И что важно-то: они глубоко раздражают меня, заставляя думать об очень важных для писателя проблемах: в частности, как убедительно их изобразить, сделать их реальными и доступными для читательского восприятия. Ничего не получится. Победит романтический стереотип, потому что они есть то, что есть - юные и прекрасные. Мне необходимо их понять, чтобы избежать фальши - а они все время ускользают, ставят меня в тупик. Может, их как-то изменить, и тогда в целом картина станет более натуральной? Например, сделать из Пьера тучного низенького крестьянина с мокрыми губами и бегающими, как у пьянчужки, глазками. Сильвия пусть останется красавицей, но глухой, и чтобы высохшая нога. Что же до Брюса, деревенского врача - ему бы волчанку на лицо и шею, бордовые отметины… Да, так, пожалуй, неплохо. Увы, это скорее в духе Золя.

Вечером Сильвия и Пьер музицировали в четыре руки, а Брюс, не отрываясь смотрел в огонь, слегка опечаленный разговором за обедом, когда Пьер упомянул о надвигающемся кризисе, из-за которого возможно кардинальное изменение их жизни и даже разлука. А я… я втайне им завидовал - казалось, у них здесь, в Верфеле, есть все, чего можно желать. Моя троица владела философским камнем. Или я просто завидовал их юности?

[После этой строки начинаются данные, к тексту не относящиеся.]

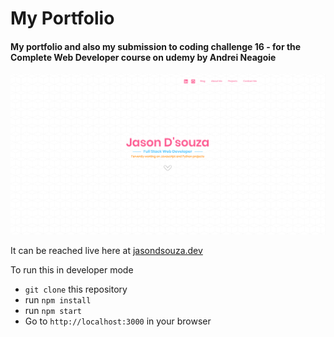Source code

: <h1>My Portfolio</h1>

<h4>My portfolio and also my submission to coding challenge 16 - for the Complete Web Developer course on udemy by Andrei Neagoie</h4>

<img src="front-page.png"/>

<p>It can be reached live here at <a target="_blank" rel="noopener noreferrer" href="https://www.jasondsouza.dev">jasondsouza.dev</a></p>

<p>
<span>To run this in developer mode</span>
<ul>
    <li><code>git clone</code> this repository</li>
    <li>run <code>npm install</code></li>
    <li>run <code>npm start</code></li>
    <li>Go to <code>http://localhost:3000</code> in your browser</li>
</ul>
</p>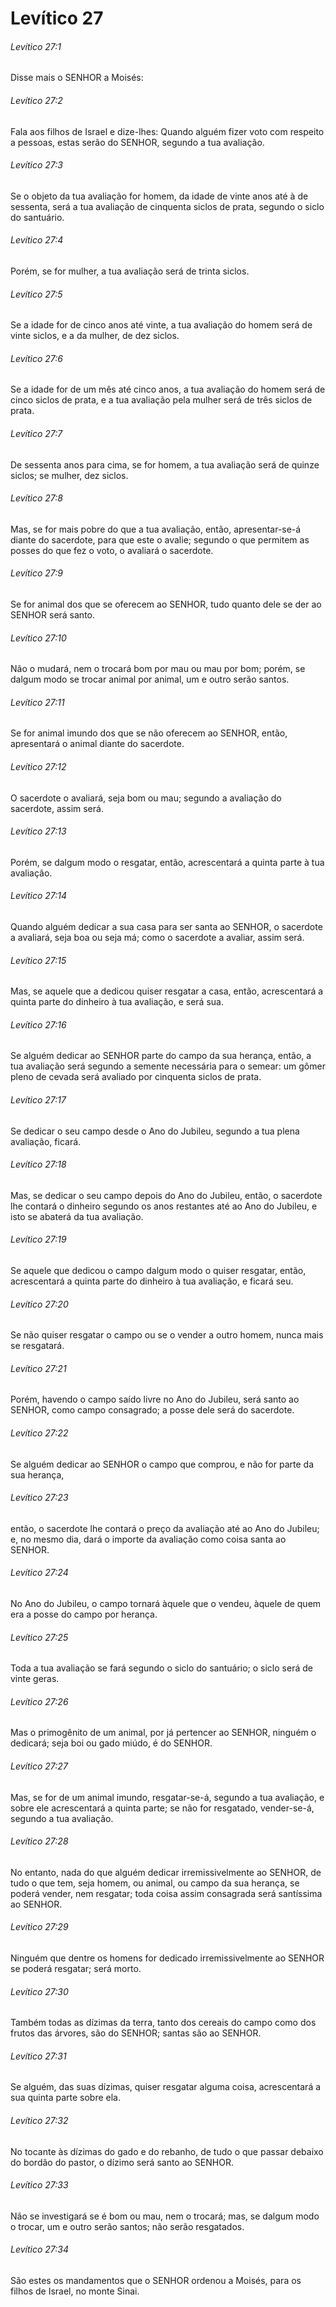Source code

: # Levítico 27

###### Levítico 27:1

Disse mais o SENHOR a Moisés:

###### Levítico 27:2

Fala aos filhos de Israel e dize-lhes: Quando alguém fizer voto com respeito a pessoas, estas serão do SENHOR, segundo a tua avaliação.

###### Levítico 27:3

Se o objeto da tua avaliação for homem, da idade de vinte anos até à de sessenta, será a tua avaliação de cinquenta siclos de prata, segundo o siclo do santuário.

###### Levítico 27:4

Porém, se for mulher, a tua avaliação será de trinta siclos.

###### Levítico 27:5

Se a idade for de cinco anos até vinte, a tua avaliação do homem será de vinte siclos, e a da mulher, de dez siclos.

###### Levítico 27:6

Se a idade for de um mês até cinco anos, a tua avaliação do homem será de cinco siclos de prata, e a tua avaliação pela mulher será de três siclos de prata.

###### Levítico 27:7

De sessenta anos para cima, se for homem, a tua avaliação será de quinze siclos; se mulher, dez siclos.

###### Levítico 27:8

Mas, se for mais pobre do que a tua avaliação, então, apresentar-se-á diante do sacerdote, para que este o avalie; segundo o que permitem as posses do que fez o voto, o avaliará o sacerdote.

###### Levítico 27:9

Se for animal dos que se oferecem ao SENHOR, tudo quanto dele se der ao SENHOR será santo.

###### Levítico 27:10

Não o mudará, nem o trocará bom por mau ou mau por bom; porém, se dalgum modo se trocar animal por animal, um e outro serão santos.

###### Levítico 27:11

Se for animal imundo dos que se não oferecem ao SENHOR, então, apresentará o animal diante do sacerdote.

###### Levítico 27:12

O sacerdote o avaliará, seja bom ou mau; segundo a avaliação do sacerdote, assim será.

###### Levítico 27:13

Porém, se dalgum modo o resgatar, então, acrescentará a quinta parte à tua avaliação.

###### Levítico 27:14

Quando alguém dedicar a sua casa para ser santa ao SENHOR, o sacerdote a avaliará, seja boa ou seja má; como o sacerdote a avaliar, assim será.

###### Levítico 27:15

Mas, se aquele que a dedicou quiser resgatar a casa, então, acrescentará a quinta parte do dinheiro à tua avaliação, e será sua.

###### Levítico 27:16

Se alguém dedicar ao SENHOR parte do campo da sua herança, então, a tua avaliação será segundo a semente necessária para o semear: um gômer pleno de cevada será avaliado por cinquenta siclos de prata.

###### Levítico 27:17

Se dedicar o seu campo desde o Ano do Jubileu, segundo a tua plena avaliação, ficará.

###### Levítico 27:18

Mas, se dedicar o seu campo depois do Ano do Jubileu, então, o sacerdote lhe contará o dinheiro segundo os anos restantes até ao Ano do Jubileu, e isto se abaterá da tua avaliação.

###### Levítico 27:19

Se aquele que dedicou o campo dalgum modo o quiser resgatar, então, acrescentará a quinta parte do dinheiro à tua avaliação, e ficará seu.

###### Levítico 27:20

Se não quiser resgatar o campo ou se o vender a outro homem, nunca mais se resgatará.

###### Levítico 27:21

Porém, havendo o campo saído livre no Ano do Jubileu, será santo ao SENHOR, como campo consagrado; a posse dele será do sacerdote.

###### Levítico 27:22

Se alguém dedicar ao SENHOR o campo que comprou, e não for parte da sua herança,

###### Levítico 27:23

então, o sacerdote lhe contará o preço da avaliação até ao Ano do Jubileu; e, no mesmo dia, dará o importe da avaliação como coisa santa ao SENHOR.

###### Levítico 27:24

No Ano do Jubileu, o campo tornará àquele que o vendeu, àquele de quem era a posse do campo por herança.

###### Levítico 27:25

Toda a tua avaliação se fará segundo o siclo do santuário; o siclo será de vinte geras.

###### Levítico 27:26

Mas o primogênito de um animal, por já pertencer ao SENHOR, ninguém o dedicará; seja boi ou gado miúdo, é do SENHOR.

###### Levítico 27:27

Mas, se for de um animal imundo, resgatar-se-á, segundo a tua avaliação, e sobre ele acrescentará a quinta parte; se não for resgatado, vender-se-á, segundo a tua avaliação.

###### Levítico 27:28

No entanto, nada do que alguém dedicar irremissivelmente ao SENHOR, de tudo o que tem, seja homem, ou animal, ou campo da sua herança, se poderá vender, nem resgatar; toda coisa assim consagrada será santíssima ao SENHOR.

###### Levítico 27:29

Ninguém que dentre os homens for dedicado irremissivelmente ao SENHOR se poderá resgatar; será morto.

###### Levítico 27:30

Também todas as dízimas da terra, tanto dos cereais do campo como dos frutos das árvores, são do SENHOR; santas são ao SENHOR.

###### Levítico 27:31

Se alguém, das suas dízimas, quiser resgatar alguma coisa, acrescentará a sua quinta parte sobre ela.

###### Levítico 27:32

No tocante às dízimas do gado e do rebanho, de tudo o que passar debaixo do bordão do pastor, o dízimo será santo ao SENHOR.

###### Levítico 27:33

Não se investigará se é bom ou mau, nem o trocará; mas, se dalgum modo o trocar, um e outro serão santos; não serão resgatados.

###### Levítico 27:34

São estes os mandamentos que o SENHOR ordenou a Moisés, para os filhos de Israel, no monte Sinai.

Весь день бушевал ливень с ураганом, отчего заметно похолодало, и в зале зажгли камин. Именно здесь меня угораздило прочитать им "удивительное письмо из Александрии", как потом его называл Пьер. Оно пришло, разумеется, от моего друга Аккада, и в нем было много доводов в защиту гностической веры, вот только зачем ему понадобилось писать об этом мне? Ведь он знал, что я насмешник и скептик, и ни за что не ввяжусь в какую-то ересь, полюбившуюся кучке чумазых азиатов. Думаю, Пьера несколько шокировала моя многословная тирада, когда я откровенно изложил ему свои взгляды. Ему-то самому письмо доставило несказанную радость; похоже, мысли Аккада совпали с его собственными. Итак, в письме говорилось о сладостной жизни до Падения, то есть до Потопа: до того, как началось фатальное движение в сторону смерти, ставшее реальностью наших дней.